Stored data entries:
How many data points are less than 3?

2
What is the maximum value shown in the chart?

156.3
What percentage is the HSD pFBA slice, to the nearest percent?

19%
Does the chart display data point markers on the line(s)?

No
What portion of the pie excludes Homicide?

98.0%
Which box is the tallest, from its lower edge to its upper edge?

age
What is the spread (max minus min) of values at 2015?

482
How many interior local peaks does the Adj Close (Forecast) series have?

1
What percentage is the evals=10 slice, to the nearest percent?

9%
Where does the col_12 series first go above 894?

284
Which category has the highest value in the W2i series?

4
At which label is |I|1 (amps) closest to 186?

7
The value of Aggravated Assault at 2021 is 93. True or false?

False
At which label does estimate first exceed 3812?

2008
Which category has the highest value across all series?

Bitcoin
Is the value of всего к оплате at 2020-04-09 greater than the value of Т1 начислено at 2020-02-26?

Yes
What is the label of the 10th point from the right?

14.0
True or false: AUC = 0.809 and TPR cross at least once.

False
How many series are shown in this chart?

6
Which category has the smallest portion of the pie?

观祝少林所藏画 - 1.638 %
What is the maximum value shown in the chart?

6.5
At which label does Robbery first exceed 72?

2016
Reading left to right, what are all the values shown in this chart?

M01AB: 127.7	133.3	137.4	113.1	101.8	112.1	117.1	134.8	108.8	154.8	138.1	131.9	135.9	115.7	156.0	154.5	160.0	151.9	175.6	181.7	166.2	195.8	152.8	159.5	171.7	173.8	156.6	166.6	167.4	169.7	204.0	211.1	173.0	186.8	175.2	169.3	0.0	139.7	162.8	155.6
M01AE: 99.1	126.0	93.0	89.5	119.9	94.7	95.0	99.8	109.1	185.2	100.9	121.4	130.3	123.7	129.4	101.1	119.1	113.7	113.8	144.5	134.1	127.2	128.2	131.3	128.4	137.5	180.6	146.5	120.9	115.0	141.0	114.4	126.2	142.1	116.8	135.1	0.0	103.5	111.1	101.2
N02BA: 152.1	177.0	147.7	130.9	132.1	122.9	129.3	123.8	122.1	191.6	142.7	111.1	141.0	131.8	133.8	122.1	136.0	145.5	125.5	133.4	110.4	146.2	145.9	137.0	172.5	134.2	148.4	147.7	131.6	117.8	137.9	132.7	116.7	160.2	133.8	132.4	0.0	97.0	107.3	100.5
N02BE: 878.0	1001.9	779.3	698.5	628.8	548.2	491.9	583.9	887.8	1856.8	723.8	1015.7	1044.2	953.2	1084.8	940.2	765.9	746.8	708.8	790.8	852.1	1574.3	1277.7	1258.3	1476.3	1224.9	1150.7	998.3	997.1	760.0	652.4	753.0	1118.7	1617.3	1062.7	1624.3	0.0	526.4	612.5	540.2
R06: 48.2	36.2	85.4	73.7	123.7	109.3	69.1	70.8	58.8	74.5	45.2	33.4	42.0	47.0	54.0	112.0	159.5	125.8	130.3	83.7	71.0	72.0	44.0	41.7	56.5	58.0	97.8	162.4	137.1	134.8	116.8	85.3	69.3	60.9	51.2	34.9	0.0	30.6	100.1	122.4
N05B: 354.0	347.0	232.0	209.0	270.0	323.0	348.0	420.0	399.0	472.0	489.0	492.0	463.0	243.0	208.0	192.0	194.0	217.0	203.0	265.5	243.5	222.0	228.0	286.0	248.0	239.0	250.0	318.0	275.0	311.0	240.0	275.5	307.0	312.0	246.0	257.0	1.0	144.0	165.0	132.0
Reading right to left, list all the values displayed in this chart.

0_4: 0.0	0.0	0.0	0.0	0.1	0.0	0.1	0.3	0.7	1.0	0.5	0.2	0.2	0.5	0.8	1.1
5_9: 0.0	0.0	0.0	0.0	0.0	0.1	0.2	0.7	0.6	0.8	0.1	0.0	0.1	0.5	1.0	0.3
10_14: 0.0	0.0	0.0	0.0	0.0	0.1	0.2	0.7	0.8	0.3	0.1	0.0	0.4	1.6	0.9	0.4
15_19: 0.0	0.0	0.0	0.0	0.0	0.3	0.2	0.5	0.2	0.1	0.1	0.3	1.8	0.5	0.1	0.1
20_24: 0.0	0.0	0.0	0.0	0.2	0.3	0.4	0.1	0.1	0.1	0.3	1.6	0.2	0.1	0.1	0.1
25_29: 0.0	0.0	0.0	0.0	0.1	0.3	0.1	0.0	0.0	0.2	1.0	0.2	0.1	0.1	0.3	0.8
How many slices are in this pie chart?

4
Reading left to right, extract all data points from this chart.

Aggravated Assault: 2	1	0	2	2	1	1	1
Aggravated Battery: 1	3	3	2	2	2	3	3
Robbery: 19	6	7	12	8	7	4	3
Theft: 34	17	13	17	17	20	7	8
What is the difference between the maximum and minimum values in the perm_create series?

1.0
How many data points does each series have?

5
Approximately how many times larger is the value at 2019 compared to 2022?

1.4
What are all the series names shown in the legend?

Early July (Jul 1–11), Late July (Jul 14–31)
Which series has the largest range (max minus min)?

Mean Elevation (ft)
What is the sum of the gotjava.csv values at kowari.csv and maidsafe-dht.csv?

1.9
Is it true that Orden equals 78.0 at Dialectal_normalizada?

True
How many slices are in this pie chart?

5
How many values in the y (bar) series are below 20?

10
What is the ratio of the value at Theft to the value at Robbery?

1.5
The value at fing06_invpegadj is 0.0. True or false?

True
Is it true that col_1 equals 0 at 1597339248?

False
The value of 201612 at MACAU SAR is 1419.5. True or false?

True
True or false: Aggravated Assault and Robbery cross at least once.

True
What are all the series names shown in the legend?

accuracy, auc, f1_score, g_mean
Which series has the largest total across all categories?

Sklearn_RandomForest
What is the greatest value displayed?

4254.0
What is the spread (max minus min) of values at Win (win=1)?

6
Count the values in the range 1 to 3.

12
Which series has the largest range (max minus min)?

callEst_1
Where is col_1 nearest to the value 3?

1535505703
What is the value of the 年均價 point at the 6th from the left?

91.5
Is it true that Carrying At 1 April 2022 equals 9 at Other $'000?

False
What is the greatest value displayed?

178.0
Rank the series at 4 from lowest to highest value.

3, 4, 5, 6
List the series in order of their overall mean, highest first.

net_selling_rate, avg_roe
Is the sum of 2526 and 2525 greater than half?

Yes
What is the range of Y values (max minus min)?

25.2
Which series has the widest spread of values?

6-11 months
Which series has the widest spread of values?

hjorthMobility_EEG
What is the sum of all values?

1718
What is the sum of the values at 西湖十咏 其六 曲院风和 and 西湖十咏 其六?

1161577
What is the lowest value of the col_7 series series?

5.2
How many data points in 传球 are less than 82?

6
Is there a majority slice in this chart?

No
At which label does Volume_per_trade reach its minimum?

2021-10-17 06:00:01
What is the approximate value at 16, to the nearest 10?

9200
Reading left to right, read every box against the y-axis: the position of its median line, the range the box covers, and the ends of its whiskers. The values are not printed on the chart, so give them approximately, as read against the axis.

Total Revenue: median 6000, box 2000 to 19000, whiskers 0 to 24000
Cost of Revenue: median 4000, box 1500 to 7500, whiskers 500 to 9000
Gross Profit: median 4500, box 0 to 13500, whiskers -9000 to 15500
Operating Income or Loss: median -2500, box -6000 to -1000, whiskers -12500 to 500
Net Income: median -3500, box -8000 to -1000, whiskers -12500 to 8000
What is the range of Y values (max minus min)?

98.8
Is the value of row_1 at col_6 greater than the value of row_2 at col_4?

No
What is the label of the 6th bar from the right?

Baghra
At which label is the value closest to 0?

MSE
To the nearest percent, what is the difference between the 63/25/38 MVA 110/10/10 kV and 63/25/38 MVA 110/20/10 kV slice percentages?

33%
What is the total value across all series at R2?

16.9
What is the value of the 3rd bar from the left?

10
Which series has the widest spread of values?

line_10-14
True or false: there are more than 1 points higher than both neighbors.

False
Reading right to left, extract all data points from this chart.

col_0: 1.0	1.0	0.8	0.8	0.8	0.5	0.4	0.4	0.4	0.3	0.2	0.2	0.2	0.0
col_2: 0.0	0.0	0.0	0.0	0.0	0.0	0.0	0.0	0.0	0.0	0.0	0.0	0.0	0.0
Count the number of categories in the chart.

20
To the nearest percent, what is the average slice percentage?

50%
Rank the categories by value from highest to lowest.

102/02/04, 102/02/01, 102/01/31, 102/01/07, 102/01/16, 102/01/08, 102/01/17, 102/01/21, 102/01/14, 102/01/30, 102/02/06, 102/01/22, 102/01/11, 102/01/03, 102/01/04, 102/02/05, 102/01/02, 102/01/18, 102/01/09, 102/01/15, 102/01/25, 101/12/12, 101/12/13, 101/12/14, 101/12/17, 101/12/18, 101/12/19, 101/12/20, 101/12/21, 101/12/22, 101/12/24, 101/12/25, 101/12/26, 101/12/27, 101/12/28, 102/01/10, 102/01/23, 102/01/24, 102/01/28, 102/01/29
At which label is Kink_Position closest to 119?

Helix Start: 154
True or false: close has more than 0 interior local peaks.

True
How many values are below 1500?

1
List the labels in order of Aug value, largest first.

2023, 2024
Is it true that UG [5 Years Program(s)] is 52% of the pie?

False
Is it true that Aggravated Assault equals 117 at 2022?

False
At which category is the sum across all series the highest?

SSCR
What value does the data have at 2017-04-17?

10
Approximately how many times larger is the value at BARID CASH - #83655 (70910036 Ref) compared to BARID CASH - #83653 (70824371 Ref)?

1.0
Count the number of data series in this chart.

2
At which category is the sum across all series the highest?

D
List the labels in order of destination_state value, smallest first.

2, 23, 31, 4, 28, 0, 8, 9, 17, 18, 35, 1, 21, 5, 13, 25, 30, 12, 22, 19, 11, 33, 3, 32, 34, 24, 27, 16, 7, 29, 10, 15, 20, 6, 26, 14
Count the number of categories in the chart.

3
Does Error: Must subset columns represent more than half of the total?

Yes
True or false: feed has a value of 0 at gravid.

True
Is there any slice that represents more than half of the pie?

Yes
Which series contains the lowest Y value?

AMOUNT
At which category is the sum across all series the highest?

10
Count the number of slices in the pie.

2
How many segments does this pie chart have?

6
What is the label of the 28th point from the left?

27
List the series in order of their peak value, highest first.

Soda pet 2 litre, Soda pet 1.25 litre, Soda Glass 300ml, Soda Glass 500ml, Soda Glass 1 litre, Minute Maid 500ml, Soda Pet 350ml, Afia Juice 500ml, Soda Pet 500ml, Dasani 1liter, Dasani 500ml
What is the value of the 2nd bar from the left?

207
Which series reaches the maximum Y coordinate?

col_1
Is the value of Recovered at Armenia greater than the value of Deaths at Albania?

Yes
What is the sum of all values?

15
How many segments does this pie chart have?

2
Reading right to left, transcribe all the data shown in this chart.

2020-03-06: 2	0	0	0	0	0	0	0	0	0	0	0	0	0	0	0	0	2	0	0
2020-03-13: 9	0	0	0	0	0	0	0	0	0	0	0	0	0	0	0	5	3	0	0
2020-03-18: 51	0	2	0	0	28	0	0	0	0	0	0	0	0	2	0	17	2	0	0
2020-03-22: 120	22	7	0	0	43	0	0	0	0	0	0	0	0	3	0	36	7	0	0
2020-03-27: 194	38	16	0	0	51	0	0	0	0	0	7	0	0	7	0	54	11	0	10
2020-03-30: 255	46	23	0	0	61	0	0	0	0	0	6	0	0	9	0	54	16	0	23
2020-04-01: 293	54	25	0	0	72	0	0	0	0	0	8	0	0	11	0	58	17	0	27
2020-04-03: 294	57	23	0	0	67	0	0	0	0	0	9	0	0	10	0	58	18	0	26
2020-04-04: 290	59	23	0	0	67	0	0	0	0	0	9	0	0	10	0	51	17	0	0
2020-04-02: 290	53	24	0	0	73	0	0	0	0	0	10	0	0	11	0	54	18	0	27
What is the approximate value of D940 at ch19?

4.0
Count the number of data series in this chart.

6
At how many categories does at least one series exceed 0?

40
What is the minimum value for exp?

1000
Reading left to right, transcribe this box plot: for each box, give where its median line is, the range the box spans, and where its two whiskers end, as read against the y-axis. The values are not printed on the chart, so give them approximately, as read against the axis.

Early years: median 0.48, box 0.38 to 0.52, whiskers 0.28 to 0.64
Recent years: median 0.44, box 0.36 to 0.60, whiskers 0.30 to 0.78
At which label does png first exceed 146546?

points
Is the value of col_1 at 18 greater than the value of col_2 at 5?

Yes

**What you have to do**:
Reproduce the items from the first one through the line containing "Reading left to right, what", swapping "maximum" for "largest" everywhere in that span and leaving all else unchanged.

**Answer to this task**:
How many data points are less than 3?

2
What is the largest value shown in the chart?

156.3
What percentage is the HSD pFBA slice, to the nearest percent?

19%
Does the chart display data point markers on the line(s)?

No
What portion of the pie excludes Homicide?

98.0%
Which box is the tallest, from its lower edge to its upper edge?

age
What is the spread (max minus min) of values at 2015?

482
How many interior local peaks does the Adj Close (Forecast) series have?

1
What percentage is the evals=10 slice, to the nearest percent?

9%
Where does the col_12 series first go above 894?

284
Which category has the highest value in the W2i series?

4
At which label is |I|1 (amps) closest to 186?

7
The value of Aggravated Assault at 2021 is 93. True or false?

False
At which label does estimate first exceed 3812?

2008
Which category has the highest value across all series?

Bitcoin
Is the value of всего к оплате at 2020-04-09 greater than the value of Т1 начислено at 2020-02-26?

Yes
What is the label of the 10th point from the right?

14.0
True or false: AUC = 0.809 and TPR cross at least once.

False
How many series are shown in this chart?

6
Which category has the smallest portion of the pie?

观祝少林所藏画 - 1.638 %
What is the largest value shown in the chart?

6.5
At which label does Robbery first exceed 72?

2016
Reading left to right, what are all the values shown in this chart?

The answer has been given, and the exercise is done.